EXPERT INVITÉ. Je participais récemment à une séance de formation à propos des régimes de retraite.
«L’avenir n’est plus ce qu’il était.» — Yogi Berra
Je participais récemment à une séance de formation à propos des régimes de retraite. Pendant deux jours, une pléiade d’experts (avocats, actuaires, consultants, gestionnaires, etc.) ont partagé les meilleures pratiques : comment les régimes sont organisés, quelles sont les responsabilités des membres de comités de retraite, comment ils établissent leurs objectifs, etc.
La personne responsable d’une caisse de plusieurs milliards nous a confié que l’un des principaux problèmes auxquels sont confrontés les régimes est d’estimer le rendement espéré du portefeuille de placements.
Qu’est-ce que le rendement espéré ?

### Tâche assignée 1:
D'après le texte sur les régimes de retraite, quel est l'un des principaux problèmes des régimes selon la personne responsable d'une caisse de plusieurs milliards ?
### Tâche assignée 2:
Poursuivez le texte sur les régimes de retraite à partir de sa dernière phrase.

### Fiches de données:
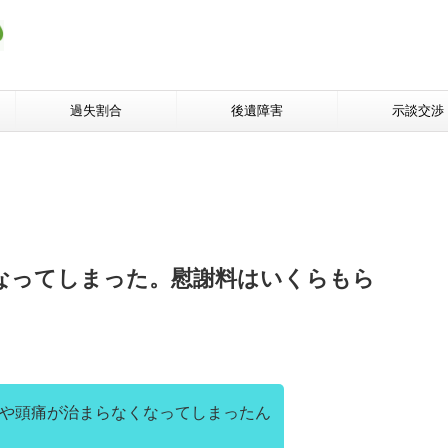
過失割合
後遺障害
示談交渉
なってしまった。慰謝料はいくらもら
や頭痛が治まらなくなってしまったん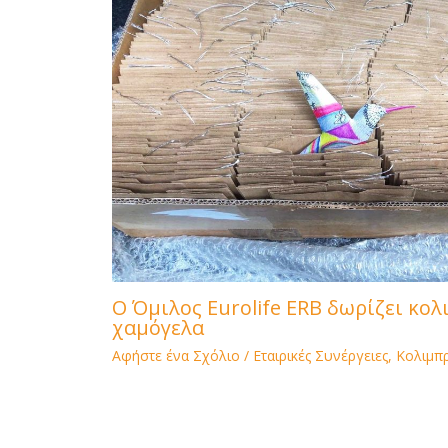
Ο Όμιλος Eurolife ERB δωρίζει κολ
χαμόγελα
Αφήστε ένα Σχόλιο
/
Εταιρικές Συνέργειες
,
Κολιμπρ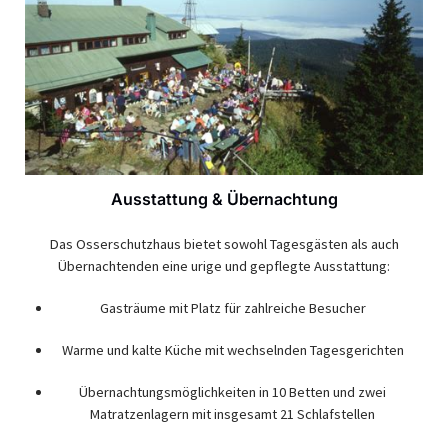
Ausstattung & Übernachtung
Das Osserschutzhaus bietet sowohl Tagesgästen als auch
Übernachtenden eine urige und gepflegte Ausstattung:
Gasträume mit Platz für zahlreiche Besucher
Warme und kalte Küche mit wechselnden Tagesgerichten
Übernachtungsmöglichkeiten in 10 Betten und zwei
Matratzenlagern mit insgesamt 21 Schlafstellen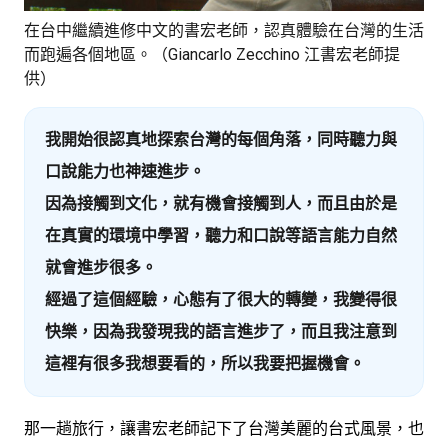
在台中繼續進修中文的書宏老師，認真體驗在台灣的生活
而跑遍各個地區。（Giancarlo Zecchino 江書宏老師提
供）
我開始很認真地探索台灣的每個角落，同時聽力與
口說能力也神速進步。
因為接觸到文化，就有機會接觸到人，而且由於是
在真實的環境中學習，聽力和口說等語言能力自然
就會進步很多。
經過了這個經驗，心態有了很大的轉變，我變得很
快樂，因為我發現我的語言進步了，而且我注意到
這裡有很多我想要看的，所以我要把握機會。
那一趟旅行，讓書宏老師記下了台灣美麗的台式風景，也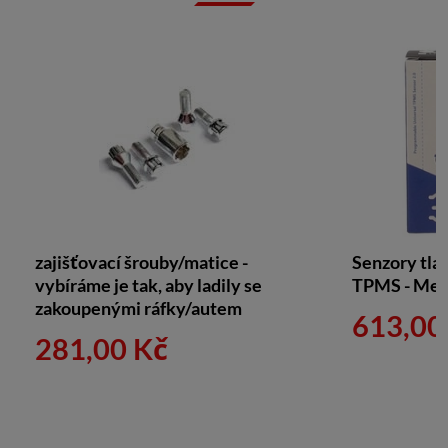
zajišťovací šrouby/matice -
Senzory tla
vybíráme je tak, aby ladily se
TPMS - Met
zakoupenými ráfky/autem
613,00
281,00 Kč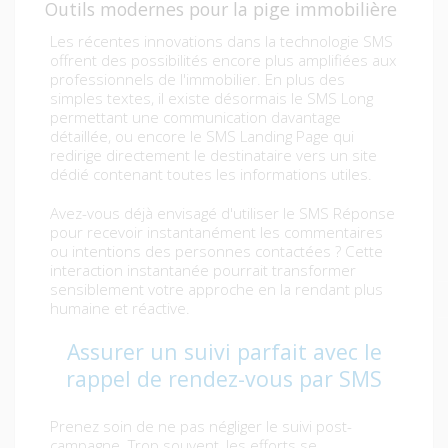
Outils modernes pour la pige immobilière
Les récentes innovations dans la technologie SMS
offrent des possibilités encore plus amplifiées aux
professionnels de l'immobilier. En plus des
simples textes, il existe désormais le SMS Long
permettant une communication davantage
détaillée, ou encore le SMS Landing Page qui
redirige directement le destinataire vers un site
dédié contenant toutes les informations utiles.
Avez-vous déjà envisagé d'utiliser le SMS Réponse
pour recevoir instantanément les commentaires
ou intentions des personnes contactées ? Cette
interaction instantanée pourrait transformer
sensiblement votre approche en la rendant plus
humaine et réactive.
Assurer un suivi parfait avec le
rappel de rendez-vous par SMS
Prenez soin de ne pas négliger le suivi post-
campagne. Trop souvent, les efforts se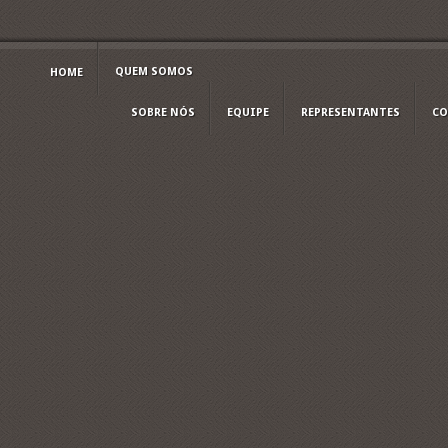
QUEM SOMOS
HOME
SOBRE NÓS
EQUIPE
REPRESENTANTES
CO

### Zone de réponse 1:
Estimer le rendement espéré du portefeuille de placements.

### Zone de réponse 2:
Personne ne peut prédire l’avenir. Un rendement espéré n’est donc pas une prévision. C’est plutôt une estimation qui représente la moyenne des scénarios les plus plausibles, et ce, sur une très longue période (disons 40 ans). Par exemple, le taux d’intérêt moyen de l’indice du marché des obligations canadiennes est présentement de 2,3 %. Le rendement espéré des obligations ne devrait donc pas être trop loin de ce chiffre. À l’aide de modèles, vous pouvez conclure qu’il est un peu plus élevé ou, au contraire, un peu plus faible que ce chiffre.
Quelle que soit votre estimation, vous savez toutefois d’emblée qu’elle sera inexacte. Ce n’est pas grave. L’important, c’est qu’à long terme, votre rendement espéré ne s’éloigne pas trop du rendement réalisé.
Pourquoi le rendement espéré est-il si important ? Si, comme la plupart des gens, vous ne participez pas à un régime de retraite privé, vous aurez seulement deux sources de revenus de retraite pour suppléer aux régimes publics (Régime des rentes du Québec ou Régime de pension du Canada et Sécurité de la vieillesse) : 1- votre épargne, 2- le rendement sur votre épargne.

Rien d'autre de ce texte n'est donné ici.